§ PROMPT: Repeat the listing below in full and exactly, but without its pictures.
======== COLLECTED MATERIAL ========
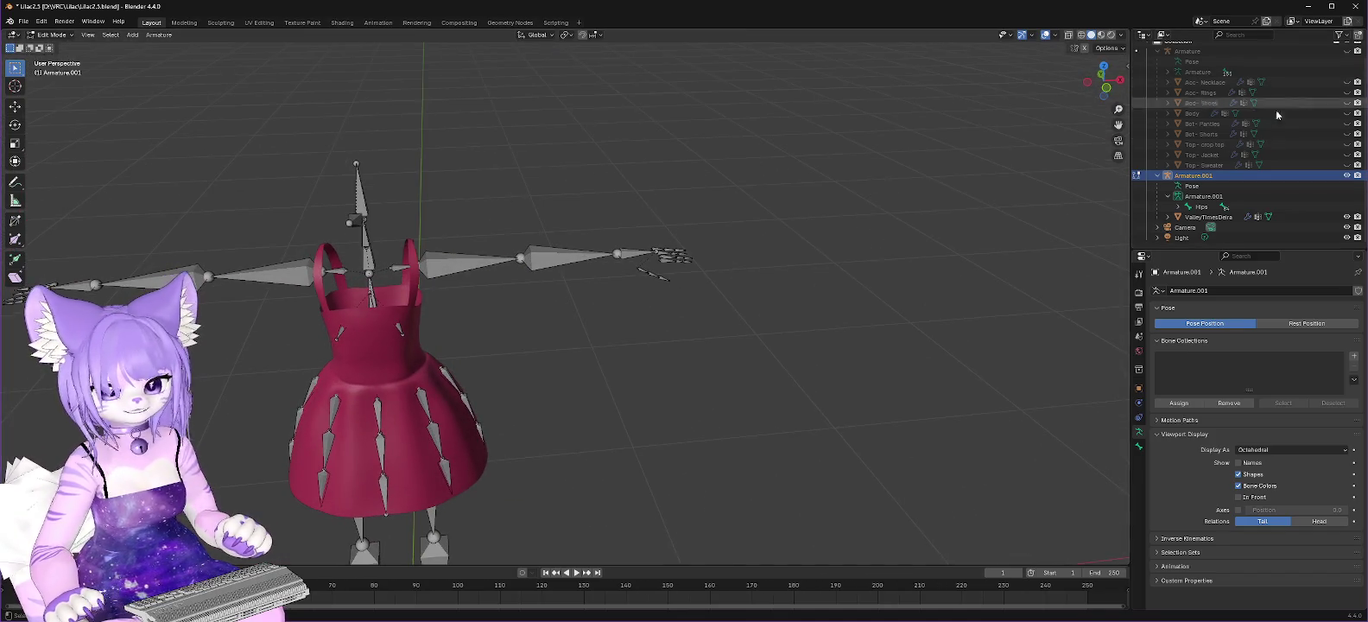
# Step: Collapse the Armature collection and Armature.001 entries so only top-level scene objects show
pyautogui.scroll(1, 1161, 76)
pyautogui.click(1158, 68)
========
§ SOLUTION:
# Step: Collapse the Armature collection and Armature.001 entries so only top-level scene objects show
pyautogui.scroll(1, 1161, 76)
pyautogui.click(1158, 68)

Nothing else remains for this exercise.